To determine the real privacy prize mark that was attached to AI -Chatbots, Surfshark researchers looked at the privacy of the 10 most popular apps in the Apple App Store. They then compared how many types of data each app collects, whether it collects data associated with its users and whether the app includes third -party ads.
The analysis revealed an average of 11 different types of data out of the 35 possible. As mentioned earlier, Google Gemini Stands out as the most data -hungry service, collects 22 of these data types, including very sensitive data such as precise location, user content, device contact list, browsing history and more.

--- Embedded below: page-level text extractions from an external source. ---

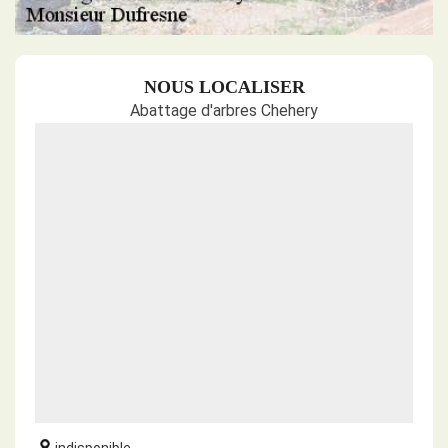
NOUS LOCALISER
Abattage d'arbres Chehery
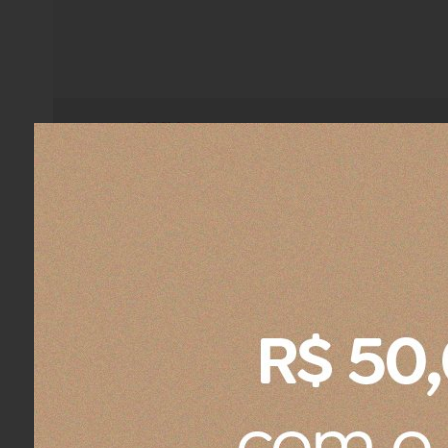
Comprou:
Bandeja Para 6 Ovos Le Creuset Vermelho
Isabela T.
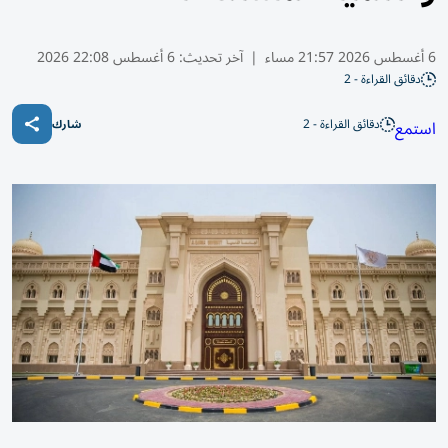
6 أغسطس 2026 21:57 مساء
|
آخر تحديث:
6 أغسطس 22:08 2026
دقائق القراءة - 2
دقائق القراءة - 2
استمع
شارك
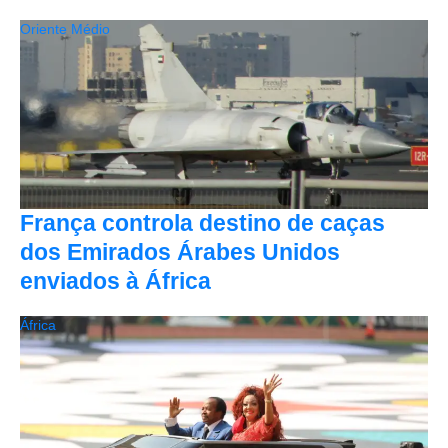
Oriente Médio
França controla destino de caças
dos Emirados Árabes Unidos
enviados à África
África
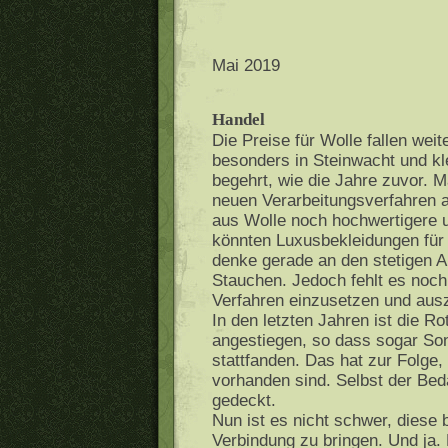
Mai 2019
Handel
Die Preise für Wolle fallen wei
besonders in Steinwacht und kle
begehrt, wie die Jahre zuvor. M
neuen Verarbeitungsverfahren 
aus Wolle noch hochwertigere u
könnten Luxusbekleidungen für
denke gerade an den stetigen A
Stauchen. Jedoch fehlt es noc
Verfahren einzusetzen und aus
In den letzten Jahren ist die R
angestiegen, so dass sogar Son
stattfanden. Das hat zur Folge,
vorhanden sind. Selbst der Bed
gedeckt.
Nun ist es nicht schwer, diese 
Verbindung zu bringen. Und ja.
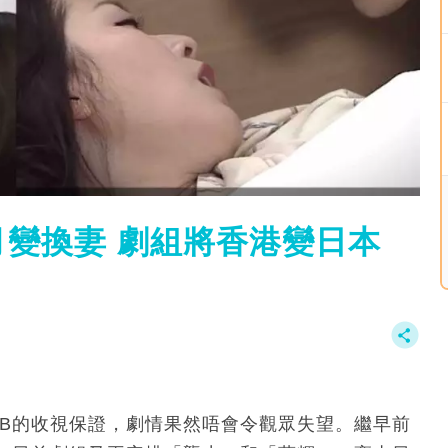
變換妻 劇組將香港變日本
VB的收視保證，劇情果然唔會令觀眾失望。繼早前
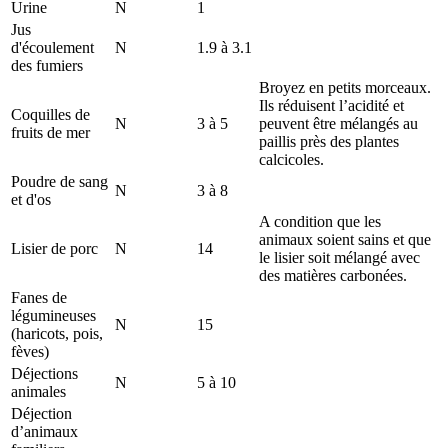
Urine
N
1
Jus
d'écoulement
N
1.9 à 3.1
des fumiers
Broyez en petits morceaux.
Ils réduisent l’acidité et
Coquilles de
N
3 à 5
peuvent être mélangés au
fruits de mer
paillis près des plantes
calcicoles.
Poudre de sang
N
3 à 8
et d'os
A condition que les
animaux soient sains et que
Lisier de porc
N
14
le lisier soit mélangé avec
des matières carbonées.
Fanes de
légumineuses
N
15
(haricots, pois,
fèves)
Déjections
N
5 à 10
animales
Déjection
d’animaux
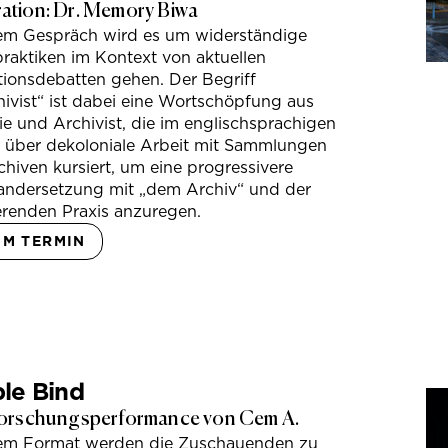
tion: Dr. Memory Biwa
sem Gespräch wird es um widerständige
raktiken im Kontext von aktuellen
tionsdebatten gehen. Der Begriff
ivist“ ist dabei eine Wortschöpfung aus
e und Archivist, die im englischsprachigen
s über dekoloniale Arbeit mit Sammlungen
hiven kursiert, um eine progressivere
andersetzung mit „dem Archiv“ und der
erenden Praxis anzuregen.
UM TERMIN
le Bind
orschungsperformance von Cem A.
sem Format werden die Zuschauenden zu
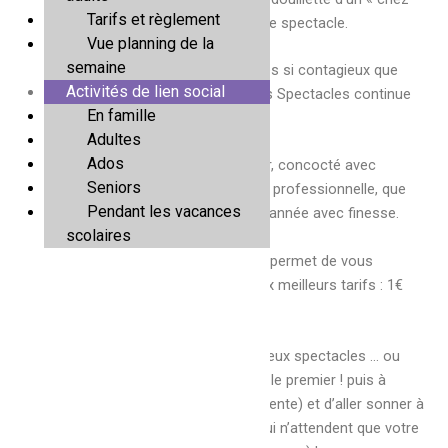
Tarifs et règlement
soi » et la chaleur unique d’une salle de spectacle.
Vue planning de la
semaine
Et c’est justement parce que vous êtes si contagieux que
Activités de lien social
vous recevez ce mail et qu’Escapades Spectacles continue
En famille
d’exister depuis 10 ans (révolus) !
Adultes
Ados
Le nouveau programme vient de sortir, concocté avec
Seniors
passion par quatre habitant.e.s et une professionnelle, que
Pendant les vacances
les salles partenaires guident chaque année avec finesse.
scolaires
C’est sa dimension solidaire qui nous permet de vous
proposer les meilleurs spectacles, aux meilleurs tarifs : 1€
par tranche de quotient familial.
C’est le moment de vous inscrire (à deux spectacles … ou
trois spectacles si vous sélectionnez le premier ! puis à
autant que vous voudrez en liste d’attente) et d’aller sonner à
la porte de ces voisins plus timides qui n’attendent que votre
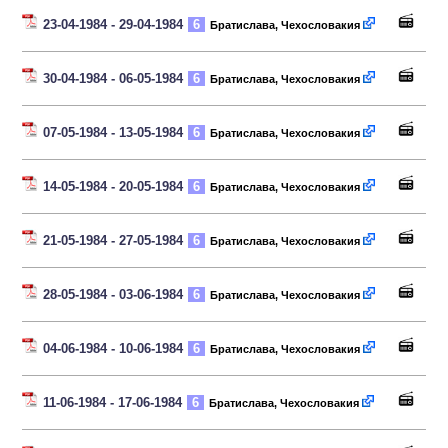
23-04-1984 - 29-04-1984
6
Братислава, Чехословакия
30-04-1984 - 06-05-1984
6
Братислава, Чехословакия
07-05-1984 - 13-05-1984
6
Братислава, Чехословакия
14-05-1984 - 20-05-1984
6
Братислава, Чехословакия
21-05-1984 - 27-05-1984
6
Братислава, Чехословакия
28-05-1984 - 03-06-1984
6
Братислава, Чехословакия
04-06-1984 - 10-06-1984
6
Братислава, Чехословакия
11-06-1984 - 17-06-1984
6
Братислава, Чехословакия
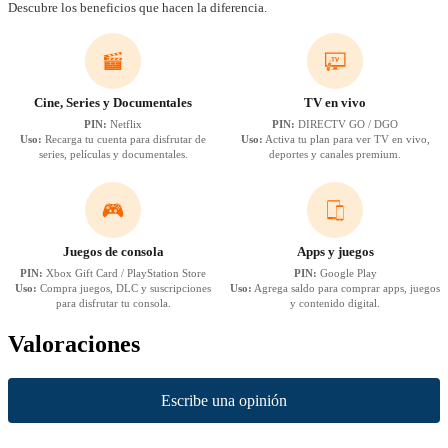
Descubre los beneficios que hacen la diferencia.
Cine, Series y Documentales
TV en vivo
PIN:
Netflix
PIN:
DIRECTV GO / DGO
Uso:
Recarga tu cuenta para disfrutar de
Uso:
Activa tu plan para ver TV en vivo,
series, películas y documentales.
deportes y canales premium.
Juegos de consola
Apps y juegos
PIN:
Xbox Gift Card / PlayStation Store
PIN:
Google Play
Uso:
Compra juegos, DLC y suscripciones
Uso:
Agrega saldo para comprar apps, juegos
para disfrutar tu consola.
y contenido digital.
Valoraciones
New content loaded
Escribe una opinión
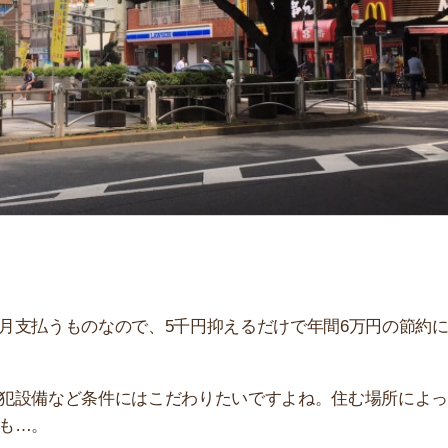
「
お
不
部
紹
メ
「
門
ものなので、5千円抑えるだけで年間6万円の節約にな
など条件にはこだわりたいですよね。住む場所によっては
す。同じ路線の周辺駅との比較もあるので、板橋駅周辺の
にしてください！
すすめのサービス3選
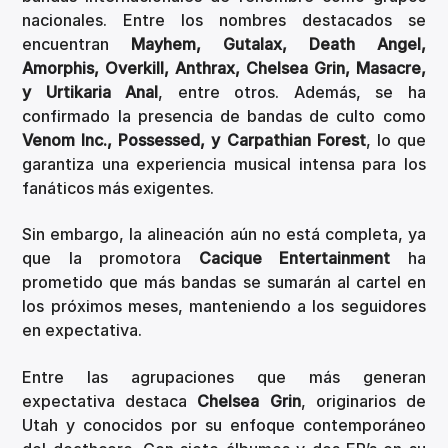
nacionales. Entre los nombres destacados se
encuentran
Mayhem, Gutalax, Death Angel,
Amorphis, Overkill, Anthrax, Chelsea Grin, Masacre,
y Urtikaria Anal
, entre otros. Además, se ha
confirmado la presencia de bandas de culto como
Venom Inc., Possessed, y Carpathian Forest
, lo que
garantiza una experiencia musical intensa para los
fanáticos más exigentes.
Sin embargo, la alineación aún no está completa, ya
que la promotora
Cacique Entertainment
ha
prometido que más bandas se sumarán al cartel en
los próximos meses, manteniendo a los seguidores
en expectativa.
Entre las agrupaciones que más generan
expectativa destaca
Chelsea Grin
, originarios de
Utah y conocidos por su enfoque contemporáneo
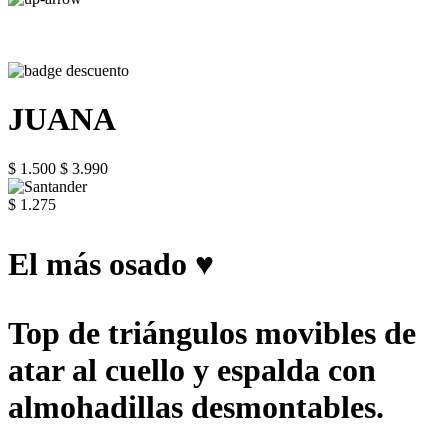
JUANA
$ 1.500
$ 3.990
$ 1.275
El más osado ♥
Top de triángulos movibles de
atar al cuello y espalda con
almohadillas desmontables.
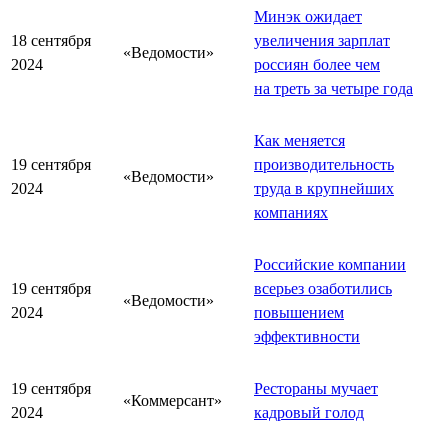
Минэк ожидает
18 сентября
увеличения зарплат
«Ведомости»
2024
россиян более чем
на треть за четыре года
Как меняется
19 сентября
производительность
«Ведомости»
2024
труда в крупнейших
компаниях
Российские компании
19 сентября
всерьез озаботились
«Ведомости»
2024
повышением
эффективности
19 сентября
Рестораны мучает
«Коммерсант»
2024
кадровый голод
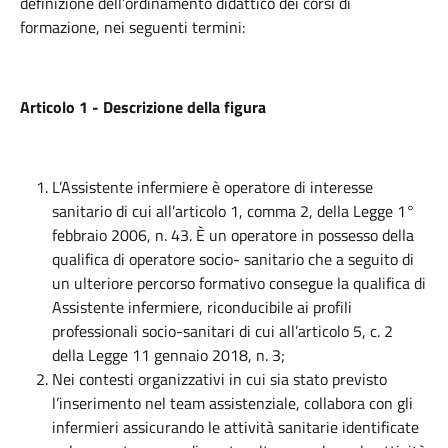
definizione dell’ordinamento didattico dei corsi di
formazione, nei seguenti termini:
Articolo 1 - Descrizione della figura
L’Assistente infermiere è operatore di interesse
sanitario di cui all’articolo 1, comma 2, della Legge 1°
febbraio 2006, n. 43. È un operatore in possesso della
qualifica di operatore socio- sanitario che a seguito di
un ulteriore percorso formativo consegue la qualifica di
Assistente infermiere, riconducibile ai profili
professionali socio-sanitari di cui all’articolo 5, c. 2
della Legge 11 gennaio 2018, n. 3;
Nei contesti organizzativi in cui sia stato previsto
l’inserimento nel team assistenziale, collabora con gli
infermieri assicurando le attività sanitarie identificate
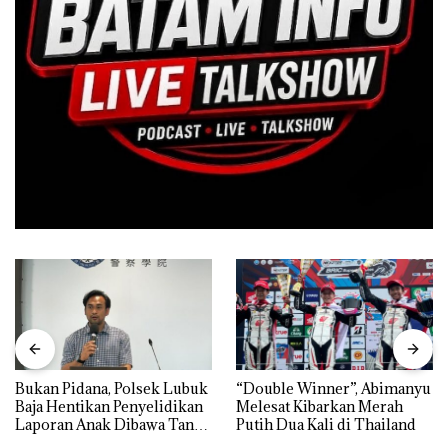
Bukan Pidana, Polsek Lubuk
“Double Winner”, Abimanyu
Baja Hentikan Penyelidikan
Melesat Kibarkan Merah
Laporan Anak Dibawa Tanpa
Putih Dua Kali di Thailand
Izin: Murni Sengketa Hak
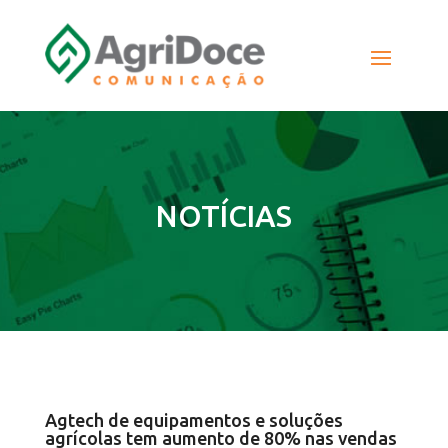
NOTÍCIAS
Agtech de equipamentos e soluções
agrícolas tem aumento de 80% nas vendas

Among the analyzed applications Google GeminiAt Copilotand Confusion was found to collect precise location data. The controversial Deepseek Chatbot stands right in the middle and collects 11 unique types of data, such as user input as a chat story. The main question here – and what attracted complaints about privacy according to GDPR rules – is that the provider’s privacy policy claims to keep this data as long as needed on servers located in China.
Its rival, ChatgptIs hot on Gemini’s heels, with 10 types of data collected. These include contact information, user content, identifiers, use data and diagnostics. It is also worth noting that while Chatgpt also collects chat history, you can choose to use temporary chat instead of ensuring that this info is deleted after 30 days – or asks for the removal of personal data from its training kit.
However, apps’ data collection is only one side of privacy.
This is because Stamulis explains: “This data could be used in the business or shared across third-party networks that potentially reach hundreds of partners and lead to heavily targeted ads or an increase in spam calls.”
Researchers also found that 30% of these chatbot apps also track user data. This means that user or device data collected from the app is linked to third-party data for targeted advertising or advertising measurement purposes.
CopilotAt Poeand Jasper are the three apps that collect data used to track you. Essentially, this data could be “sold to data brokers or used to display targeted advertisements in your app,” noted Surfshark experts. Copilot and POE collect only Device -IDs for this purpose, while Jasper collects device’s IDs, product interaction data, advertising data and other use data referring to “other data on user activity in the app”.
“As a rule, the more information is shared, the greater the risk of data leaks,” said stamulis, adding that cyber criminals are known to exploit these events to create personalized phishing attacks that can lead to massive economic losses.
Stamulis recommends paying attention to the information you provide chatbots, reviewing your sharing settings and disabling chat history whenever possible.